Table 1. BAEPs and VEPs findings (normal or pathological) were divided in three groups of KD (typical, atypical and incomplete KD).
Evoked potentials were altered in 39/59 patients (66%) (26 M; 13 F): among these, 27/39 (69%) (18 M; 9 F) had pathological BAEPs; 4/39 (10%) (2 M; 2 F) had pathological VEPs; 8/39 (21%) (6 M; 2 F) had abnormalities of both BAEPs and VEPs. Hence, BAEPs were altered in 35 patients (24 M; 11 F) (Table 2).
Table 2. BAEPs and VEPs findings in KD patients: 26/37 (70%) of males and 13/22 (59%) of females showed pathological evoked potentials.
Pathological BAEPs waves were documented as bilateral in most of the patients. However, 12 patients (31%) showed unilateral pathological BAEPs.
In two patients hearing loss was documented, and one of them showed neurosensorial hypoacusis. This was a 4 month-old baby, who had complete KD with CAL, in whom hypoacusis was found after the resolution of the acute phase and was associated with pathological VEPs: at the following controls, VEPs were still pathological, while BAEPs were in the normal range and hearing loss had resolved. He was treated with IVIG 8 days after KD onset and did not receive steroids.

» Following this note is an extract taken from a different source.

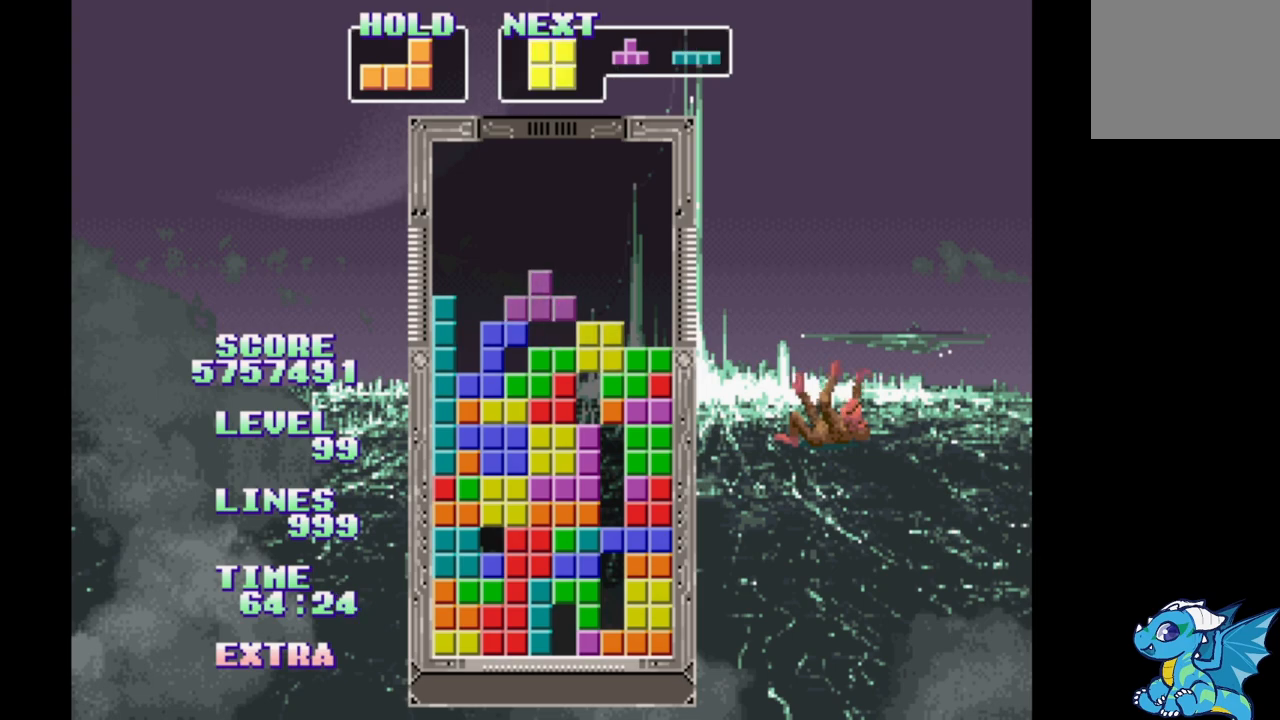
{"buttons": ["B"], "events": [[50, "B", "up"], [117, "B", "down"], [200, "B", "up"], [283, "B", "down"], [383, "B", "up"], [467, "B", "down"]]}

In the patients with VEP abnormalities, the prevalent recorded features were the increased latency of P100 /P2 wave-Flash VEP (P2) or the pattern VEP (P100).
There was no significant difference in incidence of evoked potentials alterations between typical or incomplete KD patients.
Cardiac Involvement
In our patients, CAL were detected in 17/59 patients (29%): six children (10%) showed coronaritis without aneurysms, 11 (19%) developed aneurysms. 6/17 children with CAL had normal BAEPs and VEPs; 4/17 children showed both altered BAEPs and VEPs; 6/17 patients had altered BAEPs; 1/17 patients had altered VEPs (Table 3).
The incidence of pathological BAEPs and VEPs was higher than CAL; in fact, 71% of the patients had normal echocardiogram, while only 34% of the patients showed normal evoked potentials. Nevertheless, 50% of children with both pathological BAEPs and VEPs had CAL; 35% of patients with pathological BAEPs and normal VEPs showed CAL; 6% of patients with pathological VEPs and normal BAEPs had CAL.
In some patients of our case series, evoked potentials alterations appeared earlier than CAL, while in two patients these alterations were detected only during follow-up (at 12 months after disease onset) (Table 4).
Correlation With Clinical and Hematologic Parameters
No correlation was seen between BAEPs and VEPs alterations and days of fever at the start of IVIG, pre-IVIG D-Dimer plasma levels, CRP, ESR, leukocyte count, neutrophil percentage pre- and post- IVIG, number of IVIG doses.
Correlation With Treatment Strategies
Furthermore, pathological evoked potentials and the resolution of these abnormalities in 3/39 (8%) patients during follow-up, were not correlated with corticosteroid treatment (which was administered in eight patients), while treatment with anakinra induced the resolution of CAL, as documented in the literature (15, 16) and the normalization of evoked potentials in one child (Figure 1).
Discussion
The patients studied in our series showed altered IV, V waves and/or III-V interwave latencies, despite normal hearing acuity. These children showed a possible CNS vasculitis, and in a high percentage of them CAL were also present. Recorded abnormalities of BAEPs consisted of decreased amplitude of wave V, prolonged III-V interpeak latencies caused by slowed conduction within the lower pons and the midbrain (17).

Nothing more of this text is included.